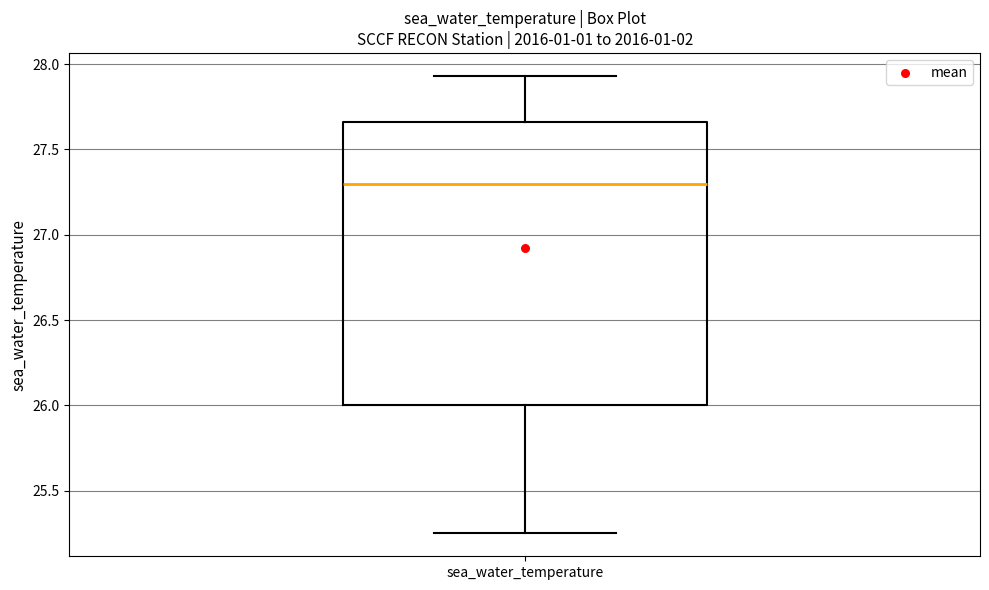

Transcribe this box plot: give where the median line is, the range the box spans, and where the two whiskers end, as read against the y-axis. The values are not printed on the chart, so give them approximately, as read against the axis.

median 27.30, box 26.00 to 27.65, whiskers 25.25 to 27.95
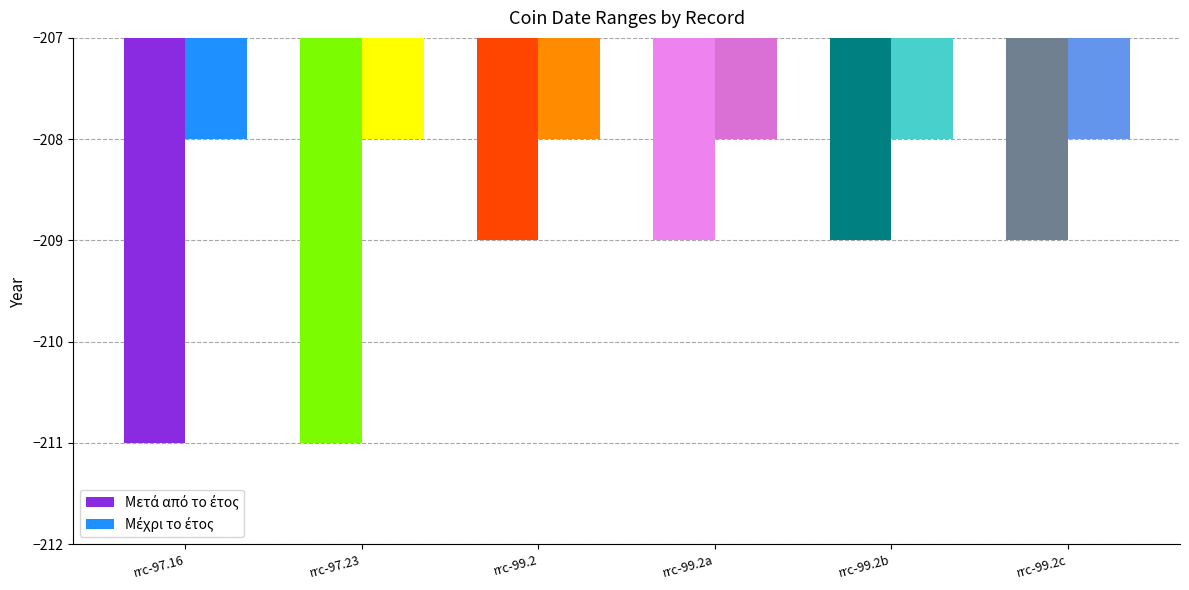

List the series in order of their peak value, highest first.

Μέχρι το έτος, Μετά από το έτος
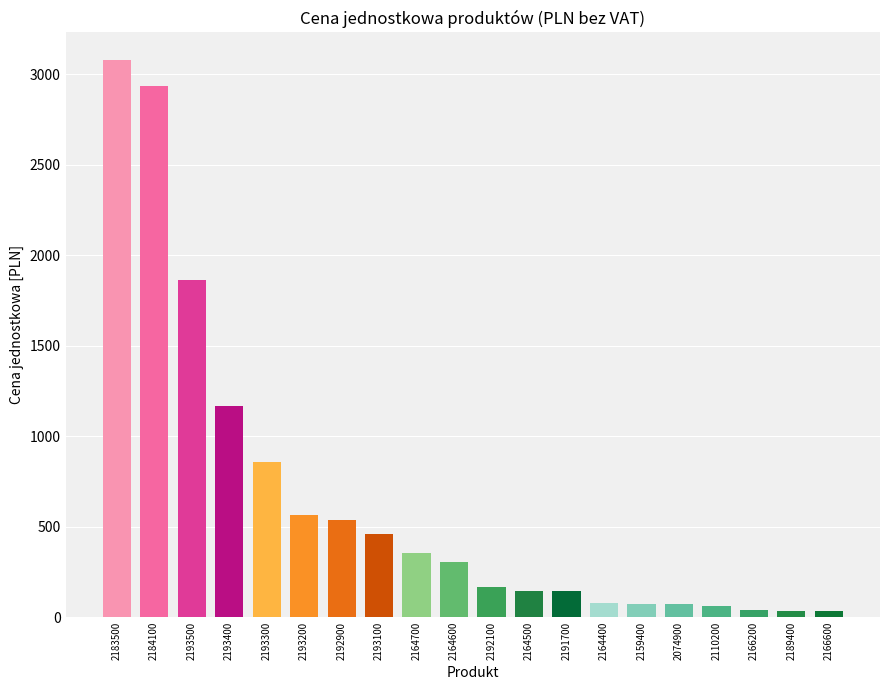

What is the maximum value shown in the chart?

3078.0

PROBLEM REQUIREMENTS
Can you copy out the rows word for word, from the line containing "Μέχρι το έτος, Μετά από το έτος" through the end of the rows, leaving the pictures out of your answer?

COMPLETED TASK
Μέχρι το έτος, Μετά από το έτος

What is the maximum value shown in the chart?

3078.0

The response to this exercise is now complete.